Let inefficiency be the “pernicious” factor and let us leave out the lies, the bickering and political point scoring. 

We have become complacent about the day to day lack of efficiency and good practice and only boast of the technical advances and achievements. We are afraid to admit mistakes and afraid of upsetting dedicated staff if we reverse decisions or threaten to train staff to change their way of working.

We need to educate and train to motivate and promote real teamwork without the bad practices we have acquired over many years. 
Let us not see the NHS as a bed of eggshells not to be walked on but a bed of eggs that will hatch a new generation of enthusiastic well trained health workers. 

The Crux

Notwithstanding the political football that the NHS is, there are some fantastic teams, confidently supporting  each other with equally fantastic leaders and more numerous examples of best practice and on the spot ingenuity that defy public perception and tabloid column inches.

The Awesome Challenge

Contrary to any other peacetime operation, running a 24 hour operation welcoming any quantity and variation of needs from the imaginary to the “life hanging by a thread” in addition to scheduled operations and convalescence has to be one of the greatest organizational challenges in the world.

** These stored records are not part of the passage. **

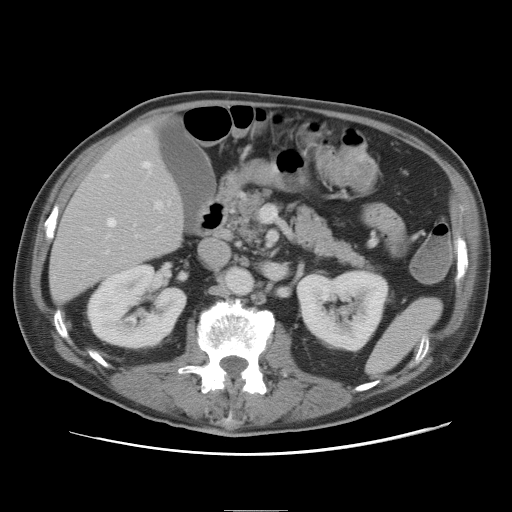
Contrast-enhanced abdominal CT, one axial slice. Slice 32 of 89 in the series (ordered by position). Intravenous contrast given. Soft-tissue window (W 400 / L 40 HU). 5 mm slice thickness. 512 × 512 image matrix, field of view 375 × 375 mm. Case-level facts recorded for this patient, not image findings: patient: male, age 39 years at operation; diagnosis: colorectal cancer liver metastases, imaged before liver resection; multiple liver metastases: no; largest metastasis: 8.5 cm; disease in both lobes: no.
Outlined on this slice (expert manual segmentation):
- hepatic veins: box from (x=105, y=161) to (x=152, y=227) px
- liver: (x=50, y=126)–(x=183, y=303)
- planned liver remnant (the part of the liver to remain after resection): (x=50, y=126)–(x=183, y=303)
- portal vein (with intrahepatic branches): (x=106, y=200)–(x=163, y=253)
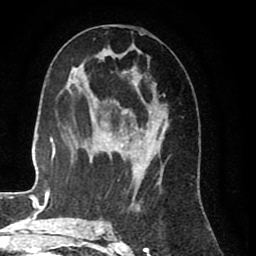
Breast MRI (dynamic contrast-enhanced), one axial slice. Position 41 of 80 along the scan axis. Cropped to one breast. Dynamic contrast-enhanced series, time point 2 of 8 at this slice position (early post-contrast). 1.5 T. TE 2.6 ms, TR 5.6 ms. 2 mm slice thickness. 256 × 256 image matrix, field of view 170 × 170 mm. Female patient.
Outlined on this slice (semi-automatically segmented with operator editing):
- enhancing-tissue mask used for the functional tumour volume (all voxels passing the contrast-enhancement thresholds inside the analysis volume; usually the tumour): box from (x=99, y=38) to (x=168, y=227) px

No need to book, just turn up

The overnight bed occupancy in quarter 1 of 2017 was 87.1% of national capacity

The average daily number of general and acute beds open overnight was 102,609.

The Essence

Investment in training and developing the square pegs in the square holes and the dawning realization by some individuals that they are in fact “a perfectly formed square peg” with a valuable and tangible talent that contributes to the operation is the key to achieving a motivated focussed and effective team delivering a consistently high standard of service with justified pride.